Former Trump campaign manager Paul Manafort benefitted from his consulting work in Ukraine to the tune of more than $60 million, much of which went unreported, according to a filing Monday by federal prosecutors. The Washington Post writes:
"The government expects to prove that Manafort earned more than $60 million dollars from his Ukraine work during the period at issue and failed to report a significant percentage of it on his tax returns,” prosecutors wrote.
The filing is an opening salvo in Manafort's trial set to begin Tuesday in Alexandria federal court. Manafort's lawyers are angling to deprive jurors of a full accounting of his work in the region between 2006 and 2015 for former pro-Russian president, Viktor Yanukovych, and other Russian-friendly groups. Government prosecutors are making the case that the full scope of Manafort's work in Ukraine is central to the bank fraud case they are bringing against him.
Overall, Manafort faces 18 counts including falsifying income tax returns, maintaining unreported bank accounts, bank fraud, and conspiracy to commit bank fraud. Prosecutors plan to call some 30 witnesses, including Manafort’s former business partner Rick Gates, but it’s largely a paper-trail case.
Prosecutors say Manafort both laundered money and utilized offshore bank accounts to hide the extent of his income earned through political work.

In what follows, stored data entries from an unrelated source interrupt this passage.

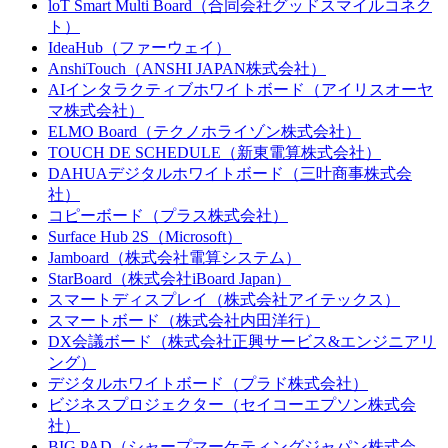
loT Smart Multi Board（合同会社グッドスマイルコネク
ト）
IdeaHub（ファーウェイ）
AnshiTouch（ANSHI JAPAN株式会社）
AIインタラクティブホワイトボード（アイリスオーヤ
マ株式会社）
ELMO Board（テクノホライゾン株式会社）
TOUCH DE SCHEDULE（新東電算株式会社）
DAHUAデジタルホワイトボード（三叶商事株式会
社）
コピーボード（プラス株式会社）
Surface Hub 2S（Microsoft）
Jamboard（株式会社電算システム）
StarBoard（株式会社iBoard Japan）
スマートディスプレイ（株式会社アイテックス）
スマートボード（株式会社内田洋行）
DX会議ボード（株式会社正興サービス&エンジニアリ
ング）
デジタルホワイトボード（プラド株式会社）
ビジネスプロジェクター（セイコーエプソン株式会
社）
BIG PAD（シャープマーケティングジャパン株式会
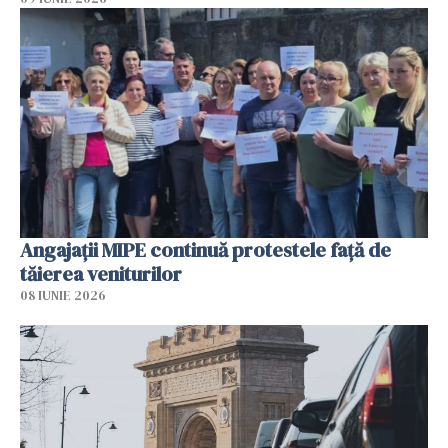
Angajaţii MIPE continuă protestele faţă de
tăierea veniturilor
08 IUNIE 2026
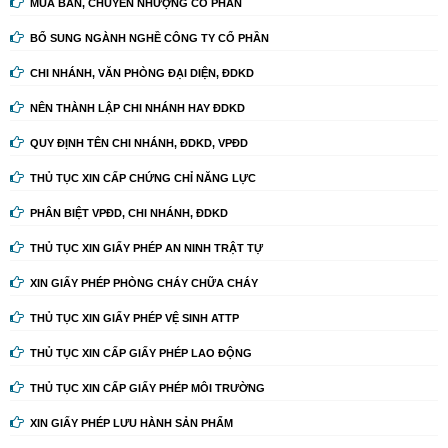
MUA BÁN, CHUYỂN NHƯỢNG CỔ PHẦN
BỔ SUNG NGÀNH NGHỀ CÔNG TY CỔ PHẦN
CHI NHÁNH, VĂN PHÒNG ĐẠI DIỆN, ĐDKD
NÊN THÀNH LẬP CHI NHÁNH HAY ĐDKD
QUY ĐỊNH TÊN CHI NHÁNH, ĐDKD, VPĐD
THỦ TỤC XIN CẤP CHỨNG CHỈ NĂNG LỰC
PHÂN BIỆT VPĐD, CHI NHÁNH, ĐDKD
THỦ TỤC XIN GIẤY PHÉP AN NINH TRẬT TỰ
XIN GIẤY PHÉP PHÒNG CHÁY CHỮA CHÁY
THỦ TỤC XIN GIẤY PHÉP VỆ SINH ATTP
THỦ TỤC XIN CẤP GIẤY PHÉP LAO ĐỘNG
THỦ TỤC XIN CẤP GIẤY PHÉP MÔI TRƯỜNG
XIN GIẤY PHÉP LƯU HÀNH SẢN PHẨM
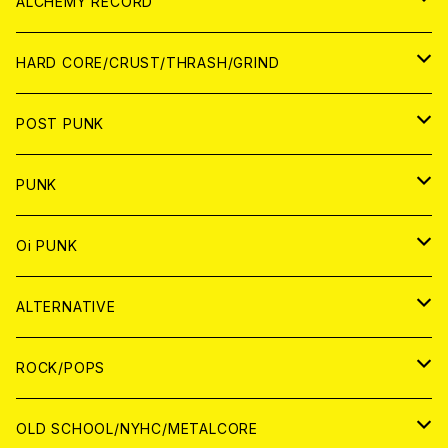
PATCH
ALCHEMY RECORD
アナログ
CD
HARD CORE/CRUST/THRASH/GRIND
DIGITAL CONTENTS
ANALOG
JAPAN
POST PUNK
CD
WORLD
CD
PUNK
ANALOG
CD
JAPAN
ANALOG
JAPAN
Oi PUNK
CASSETTE TAPE
ANALOG
WORLD
JAPAN
CD
WORLD
JAPAN
ALTERNATIVE
WORLD
ANALOG
CD
CD
WOLRD
JAPAN
ROCK/POPS
ANALOG
ANALOG
CD
CD
WORLD
JAPAN
OLD SCHOOL/NYHC/METALCORE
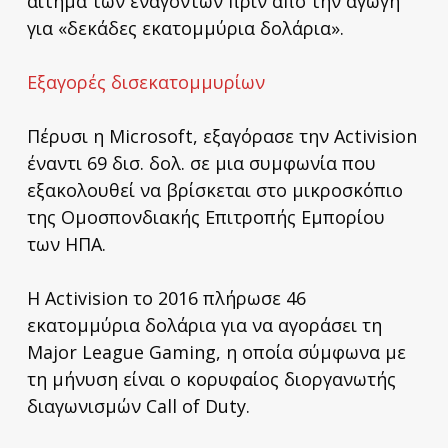
αίτημα των εναγόντων πριν από την αγωγή
για «δεκάδες εκατομμύρια δολάρια».
Εξαγορές δισεκατομμυρίων
Πέρυσι η Microsoft, εξαγόρασε την Activision
έναντι 69 δισ. δολ. σε μια συμφωνία που
εξακολουθεί να βρίσκεται στο μικροσκόπιο
της Ομοσπονδιακής Επιτροπής Εμπορίου
των ΗΠΑ.
Η Activision το 2016 πλήρωσε 46
εκατομμύρια δολάρια για να αγοράσει τη
Major League Gaming, η οποία σύμφωνα με
τη μήνυση είναι ο κορυφαίος διοργανωτής
διαγωνισμών Call of Duty.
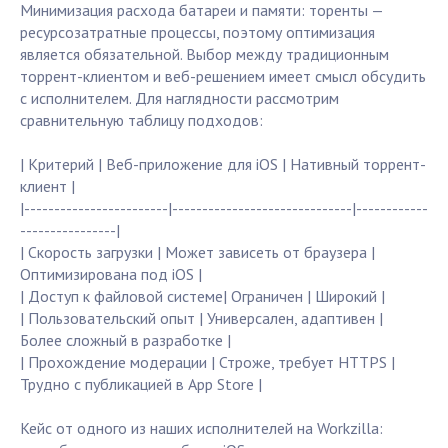
Минимизация расхода батареи и памяти: торенты —
ресурсозатратные процессы, поэтому оптимизация
является обязательной. Выбор между традиционным
торрент-клиентом и веб-решением имеет смысл обсудить
с исполнителем. Для наглядности рассмотрим
сравнительную таблицу подходов:
| Критерий | Веб-приложение для iOS | Нативный торрент-
клиент |
|------------------------|------------------------------|------------
----------------|
| Скорость загрузки | Может зависеть от браузера |
Оптимизирована под iOS |
| Доступ к файловой системе| Ограничен | Широкий |
| Пользовательский опыт | Универсален, адаптивен |
Более сложный в разработке |
| Прохождение модерации | Строже, требует HTTPS |
Трудно с публикацией в App Store |
Кейс от одного из наших исполнителей на Workzilla:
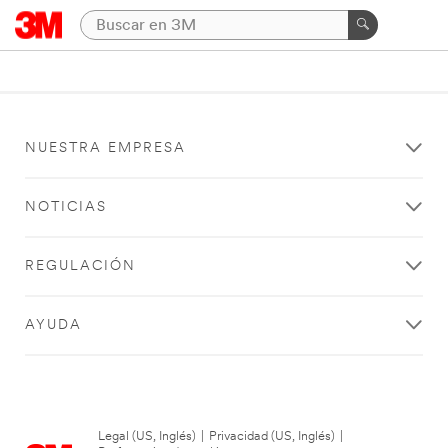
NUESTRA EMPRESA
NOTICIAS
REGULACIÓN
AYUDA
Legal (US, Inglés)
|
Privacidad (US, Inglés)
|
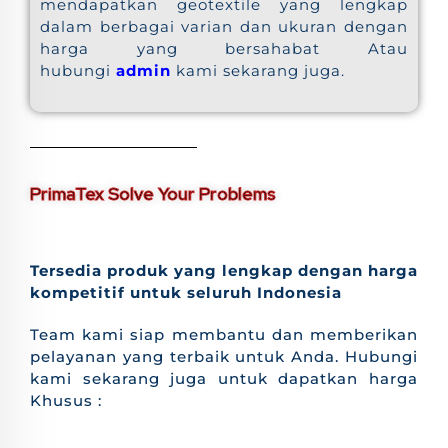
mendapatkan geotextile yang lengkap
dalam berbagai varian dan ukuran dengan
harga yang bersahabat Atau
hubungi
admin
kami sekarang juga.
PrimaTex Solve Your Problems
Tersedia produk yang lengkap dengan harga
kompetitif untuk seluruh Indonesia
Team kami siap membantu dan memberikan
pelayanan yang terbaik untuk Anda. Hubungi
kami sekarang juga untuk dapatkan harga
Khusus :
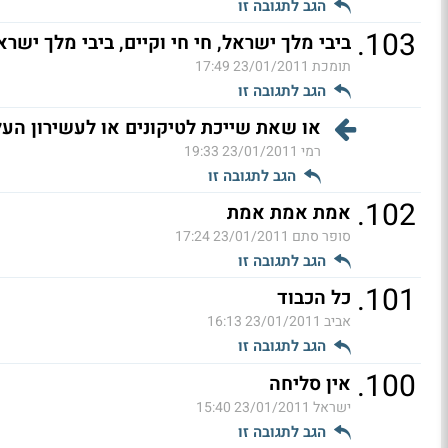
הגב לתגובה זו
.
103
ביבי מלך ישראל, חי חי וקיים, ביבי מלך ישרא
תומכת
23/01/2011 17:49
הגב לתגובה זו
או שאת שייכת לטיקונים או לעשירון העלי
רמי
23/01/2011 19:33
הגב לתגובה זו
.
102
אמת אמת אמת
סופר סתם
23/01/2011 17:24
הגב לתגובה זו
.
101
כל הכבוד
אביב
23/01/2011 16:13
הגב לתגובה זו
.
100
אין סליחה
ישראל
23/01/2011 15:40
הגב לתגובה זו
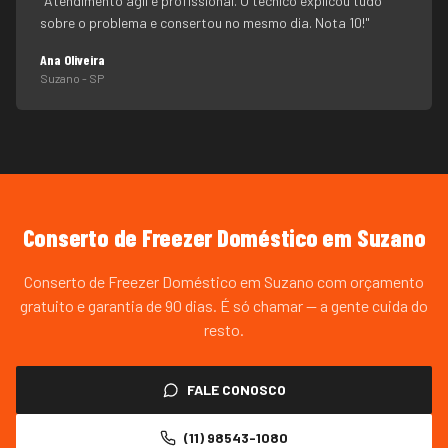
"
Atendimento ágil e profissional. O técnico explicou tudo
sobre o problema e consertou no mesmo dia. Nota 10!
"
Ana Oliveira
Suzano
- SP
Conserto de Freezer Doméstico
em
Suzano
Conserto de Freezer Doméstico em Suzano com orçamento
gratuito e garantia de 90 dias. É só chamar — a gente cuida do
resto.
FALE CONOSCO
(11) 98543-1080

He also allegedly committed bank fraud by failing to properly disclose his income/debt to banks in order to secure loans in 2014 following the fall of the Ukrainian party he worked for.
Though Manafort does play a central role in the special counsel's investigation into Russia's attack on the 2016 election, prosecutors have said they don't plan on including the issue in the Virginia trial.
“I don’t anticipate the word ‘Russia’ will be uttered by a government witness,” one member of the special counsel team said in a pre-trial hearing.